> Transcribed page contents
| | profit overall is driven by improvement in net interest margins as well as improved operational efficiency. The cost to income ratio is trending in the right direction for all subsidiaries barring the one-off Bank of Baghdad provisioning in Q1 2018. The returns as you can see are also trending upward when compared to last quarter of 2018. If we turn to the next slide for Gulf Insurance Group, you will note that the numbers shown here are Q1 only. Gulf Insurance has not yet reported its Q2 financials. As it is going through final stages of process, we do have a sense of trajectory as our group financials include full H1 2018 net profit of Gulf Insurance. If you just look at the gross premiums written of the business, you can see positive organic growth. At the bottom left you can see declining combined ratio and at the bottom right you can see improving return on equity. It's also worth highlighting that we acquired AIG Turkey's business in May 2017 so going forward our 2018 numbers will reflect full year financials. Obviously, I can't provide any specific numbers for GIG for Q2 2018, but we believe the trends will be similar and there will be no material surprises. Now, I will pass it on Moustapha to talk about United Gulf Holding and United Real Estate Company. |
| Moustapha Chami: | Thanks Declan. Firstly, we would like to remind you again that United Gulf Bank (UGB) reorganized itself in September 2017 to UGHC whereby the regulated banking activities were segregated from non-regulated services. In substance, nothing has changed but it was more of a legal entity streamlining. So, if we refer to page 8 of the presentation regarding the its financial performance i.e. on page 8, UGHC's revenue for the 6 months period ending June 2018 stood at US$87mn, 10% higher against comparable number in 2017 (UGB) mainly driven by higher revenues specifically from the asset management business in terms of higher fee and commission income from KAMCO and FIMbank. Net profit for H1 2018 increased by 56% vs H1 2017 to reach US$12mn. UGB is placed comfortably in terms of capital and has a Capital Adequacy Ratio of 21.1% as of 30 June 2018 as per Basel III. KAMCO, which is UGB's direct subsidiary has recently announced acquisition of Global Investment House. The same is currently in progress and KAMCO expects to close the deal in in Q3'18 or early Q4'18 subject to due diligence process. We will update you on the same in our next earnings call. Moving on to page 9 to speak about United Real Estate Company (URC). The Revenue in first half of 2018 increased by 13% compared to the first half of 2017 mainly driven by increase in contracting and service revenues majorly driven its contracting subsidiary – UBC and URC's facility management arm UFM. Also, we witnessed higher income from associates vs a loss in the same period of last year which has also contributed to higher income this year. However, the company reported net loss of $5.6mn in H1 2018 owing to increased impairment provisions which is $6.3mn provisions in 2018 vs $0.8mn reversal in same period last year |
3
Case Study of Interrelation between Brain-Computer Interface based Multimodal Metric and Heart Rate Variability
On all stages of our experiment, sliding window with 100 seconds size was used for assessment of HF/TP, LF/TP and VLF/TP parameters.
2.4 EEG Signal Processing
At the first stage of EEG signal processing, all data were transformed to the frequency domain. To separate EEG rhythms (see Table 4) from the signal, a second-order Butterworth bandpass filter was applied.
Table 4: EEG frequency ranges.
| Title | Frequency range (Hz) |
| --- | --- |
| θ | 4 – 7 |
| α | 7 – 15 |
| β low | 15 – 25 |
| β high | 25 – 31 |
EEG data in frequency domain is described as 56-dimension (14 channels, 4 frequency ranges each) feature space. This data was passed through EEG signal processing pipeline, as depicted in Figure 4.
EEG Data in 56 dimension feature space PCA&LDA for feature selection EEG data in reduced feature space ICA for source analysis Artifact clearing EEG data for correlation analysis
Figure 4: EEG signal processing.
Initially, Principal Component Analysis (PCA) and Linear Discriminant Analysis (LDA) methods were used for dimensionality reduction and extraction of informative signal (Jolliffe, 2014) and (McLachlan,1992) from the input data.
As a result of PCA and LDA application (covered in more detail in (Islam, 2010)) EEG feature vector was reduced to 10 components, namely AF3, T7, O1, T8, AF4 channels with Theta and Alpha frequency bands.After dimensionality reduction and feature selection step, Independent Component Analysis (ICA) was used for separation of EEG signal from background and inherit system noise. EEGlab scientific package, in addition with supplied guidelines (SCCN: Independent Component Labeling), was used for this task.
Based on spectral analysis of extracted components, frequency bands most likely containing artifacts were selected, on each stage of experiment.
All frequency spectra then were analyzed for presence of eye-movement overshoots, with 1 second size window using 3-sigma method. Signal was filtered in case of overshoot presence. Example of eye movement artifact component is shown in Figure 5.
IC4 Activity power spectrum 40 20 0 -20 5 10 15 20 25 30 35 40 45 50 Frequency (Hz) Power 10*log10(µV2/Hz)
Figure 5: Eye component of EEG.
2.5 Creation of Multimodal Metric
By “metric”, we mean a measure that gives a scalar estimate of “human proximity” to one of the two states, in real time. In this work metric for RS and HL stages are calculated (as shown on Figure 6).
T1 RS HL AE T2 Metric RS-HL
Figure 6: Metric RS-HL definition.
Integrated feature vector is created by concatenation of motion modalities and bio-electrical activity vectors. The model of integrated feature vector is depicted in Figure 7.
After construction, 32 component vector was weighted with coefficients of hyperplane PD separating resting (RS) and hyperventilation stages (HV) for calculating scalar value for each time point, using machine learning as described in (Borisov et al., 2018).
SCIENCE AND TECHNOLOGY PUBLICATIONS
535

> What you should do
Give the count of lines in the records above that hold the string "data", and only that count.

> Task result
4